Question

How do you simplify \[{{\left( 6i \right)}^{3}}\]?

Answer 1

Hint: Assume the value of the given expression as ‘E’. Apply the formula of the topic ‘Exponents and powers’ given as: - \[{{\left( ab \right)}^{m}}={{a}^{m}}\times {{b}^{m}}\], to simplify the given expression. Here, ‘a’ and ‘b’ are called the bases and ‘m’ is the exponent. Use the relation: - \[{{i}^{2}}=-1\], where ‘i’ is the imaginary number \[\sqrt{-1}\], for further simplification of ‘E’ and get the answer.

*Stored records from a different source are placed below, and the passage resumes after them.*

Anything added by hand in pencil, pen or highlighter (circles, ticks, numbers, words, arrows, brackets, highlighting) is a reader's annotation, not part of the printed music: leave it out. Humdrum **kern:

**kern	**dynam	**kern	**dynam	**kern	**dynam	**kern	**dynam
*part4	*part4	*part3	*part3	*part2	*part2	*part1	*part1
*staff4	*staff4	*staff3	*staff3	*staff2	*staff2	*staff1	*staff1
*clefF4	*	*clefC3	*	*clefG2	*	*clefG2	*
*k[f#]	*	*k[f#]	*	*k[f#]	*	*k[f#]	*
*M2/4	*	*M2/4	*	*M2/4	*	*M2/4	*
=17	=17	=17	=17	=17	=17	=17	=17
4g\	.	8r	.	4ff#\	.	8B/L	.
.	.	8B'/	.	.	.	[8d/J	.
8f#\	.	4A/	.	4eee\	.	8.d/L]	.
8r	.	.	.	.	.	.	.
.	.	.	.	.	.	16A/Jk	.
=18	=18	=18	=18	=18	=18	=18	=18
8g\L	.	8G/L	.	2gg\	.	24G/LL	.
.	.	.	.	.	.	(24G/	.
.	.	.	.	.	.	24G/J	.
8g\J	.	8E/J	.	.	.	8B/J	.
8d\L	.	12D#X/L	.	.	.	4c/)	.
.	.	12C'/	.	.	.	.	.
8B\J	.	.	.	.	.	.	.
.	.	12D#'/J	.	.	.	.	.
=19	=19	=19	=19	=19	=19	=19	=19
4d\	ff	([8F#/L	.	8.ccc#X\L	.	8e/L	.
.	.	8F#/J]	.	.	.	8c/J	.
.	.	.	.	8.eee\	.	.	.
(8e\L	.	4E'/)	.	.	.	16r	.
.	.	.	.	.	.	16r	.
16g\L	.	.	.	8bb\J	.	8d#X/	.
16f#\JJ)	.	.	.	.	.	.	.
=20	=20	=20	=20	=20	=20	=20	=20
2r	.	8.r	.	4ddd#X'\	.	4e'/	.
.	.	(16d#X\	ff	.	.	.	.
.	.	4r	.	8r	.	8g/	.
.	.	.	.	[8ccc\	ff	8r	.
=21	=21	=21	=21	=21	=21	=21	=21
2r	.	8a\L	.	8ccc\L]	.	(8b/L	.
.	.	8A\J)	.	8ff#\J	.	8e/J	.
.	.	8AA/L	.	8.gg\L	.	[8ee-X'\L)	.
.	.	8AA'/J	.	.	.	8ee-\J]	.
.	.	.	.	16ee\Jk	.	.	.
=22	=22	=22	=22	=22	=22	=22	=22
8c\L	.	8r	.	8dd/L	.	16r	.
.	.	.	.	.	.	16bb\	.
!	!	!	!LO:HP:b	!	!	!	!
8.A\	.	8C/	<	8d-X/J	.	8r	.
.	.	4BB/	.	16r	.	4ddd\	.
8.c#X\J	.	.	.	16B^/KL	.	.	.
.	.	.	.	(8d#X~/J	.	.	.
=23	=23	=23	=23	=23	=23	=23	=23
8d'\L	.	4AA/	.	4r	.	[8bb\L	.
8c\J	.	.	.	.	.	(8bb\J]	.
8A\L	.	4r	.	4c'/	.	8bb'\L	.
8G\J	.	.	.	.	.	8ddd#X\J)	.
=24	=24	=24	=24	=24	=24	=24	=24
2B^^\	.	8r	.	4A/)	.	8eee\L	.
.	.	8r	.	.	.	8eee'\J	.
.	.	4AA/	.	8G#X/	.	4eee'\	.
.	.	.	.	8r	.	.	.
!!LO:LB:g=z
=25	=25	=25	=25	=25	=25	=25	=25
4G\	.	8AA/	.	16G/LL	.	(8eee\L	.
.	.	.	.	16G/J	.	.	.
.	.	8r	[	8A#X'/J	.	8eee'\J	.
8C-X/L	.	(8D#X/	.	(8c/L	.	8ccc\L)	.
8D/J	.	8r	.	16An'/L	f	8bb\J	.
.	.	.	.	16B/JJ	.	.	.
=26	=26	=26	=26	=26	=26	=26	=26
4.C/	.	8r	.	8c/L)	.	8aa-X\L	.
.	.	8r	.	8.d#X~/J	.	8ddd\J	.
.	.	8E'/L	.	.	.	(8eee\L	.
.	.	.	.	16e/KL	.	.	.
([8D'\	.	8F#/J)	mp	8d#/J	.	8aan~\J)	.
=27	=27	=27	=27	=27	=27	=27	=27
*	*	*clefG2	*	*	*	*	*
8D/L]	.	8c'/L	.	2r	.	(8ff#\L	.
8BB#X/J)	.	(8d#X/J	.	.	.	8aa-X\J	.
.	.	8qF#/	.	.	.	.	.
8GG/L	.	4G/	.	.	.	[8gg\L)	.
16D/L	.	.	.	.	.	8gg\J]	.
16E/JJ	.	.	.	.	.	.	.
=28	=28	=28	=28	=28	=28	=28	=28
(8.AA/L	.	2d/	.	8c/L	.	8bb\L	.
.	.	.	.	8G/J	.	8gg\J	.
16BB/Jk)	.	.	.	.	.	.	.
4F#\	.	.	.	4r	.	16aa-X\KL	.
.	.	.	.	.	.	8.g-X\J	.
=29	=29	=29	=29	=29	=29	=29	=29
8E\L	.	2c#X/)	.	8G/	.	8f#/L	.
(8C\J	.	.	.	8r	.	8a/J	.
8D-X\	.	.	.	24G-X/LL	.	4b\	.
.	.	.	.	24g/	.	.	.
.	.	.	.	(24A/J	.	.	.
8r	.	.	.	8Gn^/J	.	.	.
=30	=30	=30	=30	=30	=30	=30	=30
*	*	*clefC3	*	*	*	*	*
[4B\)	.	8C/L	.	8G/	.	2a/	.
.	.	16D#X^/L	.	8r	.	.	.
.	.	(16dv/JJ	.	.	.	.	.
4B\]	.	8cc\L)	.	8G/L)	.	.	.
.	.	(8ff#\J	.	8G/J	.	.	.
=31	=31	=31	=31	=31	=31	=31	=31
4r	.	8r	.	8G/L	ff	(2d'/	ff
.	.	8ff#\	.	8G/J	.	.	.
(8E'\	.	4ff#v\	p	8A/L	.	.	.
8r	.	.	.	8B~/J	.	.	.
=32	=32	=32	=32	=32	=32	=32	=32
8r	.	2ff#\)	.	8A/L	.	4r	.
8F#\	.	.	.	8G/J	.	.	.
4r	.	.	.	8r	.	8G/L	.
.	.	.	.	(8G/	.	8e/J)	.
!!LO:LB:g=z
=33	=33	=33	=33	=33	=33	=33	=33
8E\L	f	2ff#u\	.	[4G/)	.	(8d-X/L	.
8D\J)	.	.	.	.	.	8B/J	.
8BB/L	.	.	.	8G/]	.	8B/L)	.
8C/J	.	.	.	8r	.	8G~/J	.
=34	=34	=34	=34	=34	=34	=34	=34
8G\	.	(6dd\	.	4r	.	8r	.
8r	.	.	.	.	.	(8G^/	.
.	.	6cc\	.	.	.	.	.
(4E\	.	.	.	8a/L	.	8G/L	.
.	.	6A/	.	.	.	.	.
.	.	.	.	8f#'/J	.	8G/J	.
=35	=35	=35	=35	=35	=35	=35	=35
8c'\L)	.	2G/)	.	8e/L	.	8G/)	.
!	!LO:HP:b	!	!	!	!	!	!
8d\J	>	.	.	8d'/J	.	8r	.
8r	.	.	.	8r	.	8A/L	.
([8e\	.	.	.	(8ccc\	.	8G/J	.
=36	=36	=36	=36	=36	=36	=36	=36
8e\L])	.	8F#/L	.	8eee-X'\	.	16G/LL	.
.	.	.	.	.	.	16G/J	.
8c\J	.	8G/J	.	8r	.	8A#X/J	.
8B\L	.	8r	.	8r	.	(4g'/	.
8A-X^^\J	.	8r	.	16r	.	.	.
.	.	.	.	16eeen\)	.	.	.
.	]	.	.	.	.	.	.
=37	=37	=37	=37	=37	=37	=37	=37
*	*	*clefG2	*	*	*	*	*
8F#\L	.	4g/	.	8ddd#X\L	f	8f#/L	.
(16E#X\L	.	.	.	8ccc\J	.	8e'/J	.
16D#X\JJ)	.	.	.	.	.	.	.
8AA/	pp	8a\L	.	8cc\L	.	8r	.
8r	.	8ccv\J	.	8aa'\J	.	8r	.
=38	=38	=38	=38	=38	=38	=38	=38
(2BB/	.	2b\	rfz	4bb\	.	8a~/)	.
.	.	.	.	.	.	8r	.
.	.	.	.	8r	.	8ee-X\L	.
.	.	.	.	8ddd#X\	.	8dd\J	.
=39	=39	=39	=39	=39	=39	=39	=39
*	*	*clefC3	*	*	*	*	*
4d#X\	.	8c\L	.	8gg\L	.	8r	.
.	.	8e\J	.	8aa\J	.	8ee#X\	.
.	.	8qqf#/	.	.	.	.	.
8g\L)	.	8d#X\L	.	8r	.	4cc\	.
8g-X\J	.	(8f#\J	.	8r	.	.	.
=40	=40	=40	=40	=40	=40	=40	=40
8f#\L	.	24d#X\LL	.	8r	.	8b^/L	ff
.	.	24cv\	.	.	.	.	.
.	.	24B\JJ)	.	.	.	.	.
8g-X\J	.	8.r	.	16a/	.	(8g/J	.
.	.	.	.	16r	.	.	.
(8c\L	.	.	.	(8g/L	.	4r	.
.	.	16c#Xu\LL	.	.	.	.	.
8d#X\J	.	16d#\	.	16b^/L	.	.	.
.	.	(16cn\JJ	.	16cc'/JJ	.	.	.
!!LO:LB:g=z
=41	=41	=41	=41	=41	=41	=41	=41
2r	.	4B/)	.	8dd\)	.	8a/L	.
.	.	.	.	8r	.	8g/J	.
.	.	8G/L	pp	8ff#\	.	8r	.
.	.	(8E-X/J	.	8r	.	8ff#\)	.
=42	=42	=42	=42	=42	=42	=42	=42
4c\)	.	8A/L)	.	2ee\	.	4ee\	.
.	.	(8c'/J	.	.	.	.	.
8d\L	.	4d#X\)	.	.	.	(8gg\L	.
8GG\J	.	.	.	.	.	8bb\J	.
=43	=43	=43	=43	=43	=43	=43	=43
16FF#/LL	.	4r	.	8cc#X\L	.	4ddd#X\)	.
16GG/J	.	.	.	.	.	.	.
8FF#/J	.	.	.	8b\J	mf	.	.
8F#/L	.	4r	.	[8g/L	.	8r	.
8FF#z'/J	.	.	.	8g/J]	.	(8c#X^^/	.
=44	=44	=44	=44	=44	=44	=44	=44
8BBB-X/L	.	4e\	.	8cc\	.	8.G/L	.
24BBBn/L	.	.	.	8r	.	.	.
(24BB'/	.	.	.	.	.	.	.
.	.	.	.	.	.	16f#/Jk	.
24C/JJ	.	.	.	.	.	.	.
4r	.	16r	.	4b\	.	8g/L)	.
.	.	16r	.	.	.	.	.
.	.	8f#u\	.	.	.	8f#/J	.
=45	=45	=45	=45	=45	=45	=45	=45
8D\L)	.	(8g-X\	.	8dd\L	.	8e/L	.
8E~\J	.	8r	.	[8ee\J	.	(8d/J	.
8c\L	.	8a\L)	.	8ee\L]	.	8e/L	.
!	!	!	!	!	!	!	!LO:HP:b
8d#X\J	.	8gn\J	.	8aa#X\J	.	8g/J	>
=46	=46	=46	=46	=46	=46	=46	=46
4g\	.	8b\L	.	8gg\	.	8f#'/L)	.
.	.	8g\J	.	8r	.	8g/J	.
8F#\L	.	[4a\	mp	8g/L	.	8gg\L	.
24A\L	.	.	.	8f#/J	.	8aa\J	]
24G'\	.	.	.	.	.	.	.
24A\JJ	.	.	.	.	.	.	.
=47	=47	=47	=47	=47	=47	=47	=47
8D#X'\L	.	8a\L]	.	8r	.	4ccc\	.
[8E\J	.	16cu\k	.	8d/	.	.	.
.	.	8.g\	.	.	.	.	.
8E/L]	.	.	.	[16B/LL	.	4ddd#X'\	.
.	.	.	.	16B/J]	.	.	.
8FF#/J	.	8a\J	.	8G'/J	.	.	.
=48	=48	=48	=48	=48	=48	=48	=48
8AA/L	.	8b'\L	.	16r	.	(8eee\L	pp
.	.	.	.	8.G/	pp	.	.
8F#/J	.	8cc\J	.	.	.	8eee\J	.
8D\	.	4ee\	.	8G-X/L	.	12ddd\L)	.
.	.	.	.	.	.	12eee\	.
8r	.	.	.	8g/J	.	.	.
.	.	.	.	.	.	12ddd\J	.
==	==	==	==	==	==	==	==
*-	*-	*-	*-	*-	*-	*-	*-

Complete step by step answer:
Here, we have been provided with the expression \[{{\left( 6i \right)}^{3}}\] and we have been asked to simplify it.
Now, let us assume the given expression as ‘E’. So, we have,
\[\Rightarrow E={{\left( 6i \right)}^{3}}\]
Applying the formula: - \[{{\left( a\times b \right)}^{m}}={{a}^{m}}\times {{b}^{m}}\], where ‘a’ and ‘b’ are called the basses and ‘m’ is the exponent, so we get,
\[\begin{align}
  & \Rightarrow E={{6}^{3}}\times {{i}^{3}} \\
 & \Rightarrow E=216\times {{i}^{3}} \\
\end{align}\]
Now, here we can see that in the above expression we have an alphabet ‘i’, actually it is the notation for the imaginary number \[\sqrt{-1}\]. ‘i’ is the solution of the quadratic equation \[{{x}^{2}}+1=0\]. There are no real solutions of this quadratic equation and therefore the concept of imaginary numbers and complex numbers arises. A complex number is written in general form as: - \[z=a+ib\], where ‘z’ is the notation of complex numbers, ‘a’ is the real part and ‘ib’ is the imaginary part. Here, \[i=\sqrt{-1}\].
Now, let us come back to the expression ‘E’. We can write the obtained expression as: - \[\Rightarrow E=216\times {{i}^{2}}\times i\] - (1)
Since, \[i=\sqrt{-1}\], therefore on squaring both the sides, we get,
\[\Rightarrow {{i}^{2}}=-1\]
So, substituting the value of \[{{i}^{2}}\] in equation (1), we get,
\[\begin{align}
  & \Rightarrow E=216\times \left( -1 \right)\times i \\
 & \Rightarrow E=-216i \\
\end{align}\]
Hence, the above expression is the simplified form and our answer.

Note:
One must not consider ‘i’ as any variable or just an alphabet. Remember that ‘i’ always denotes the imaginary number \[\sqrt{-1}\] in the topic ‘complex numbers’. You must remember the formulas of the topic ‘exponents and power’ like: - \[{{a}^{m}}\times {{a}^{n}}={{a}^{m+n}},{{a}^{m}}\div {{a}^{n}}={{a}^{m-n}},{{\left( {{a}^{m}} \right)}^{n}}={{a}^{m\times n}}\], because these formulas are frequently used in other topics of mathematics. Remember the concepts of complex numbers and their general forms.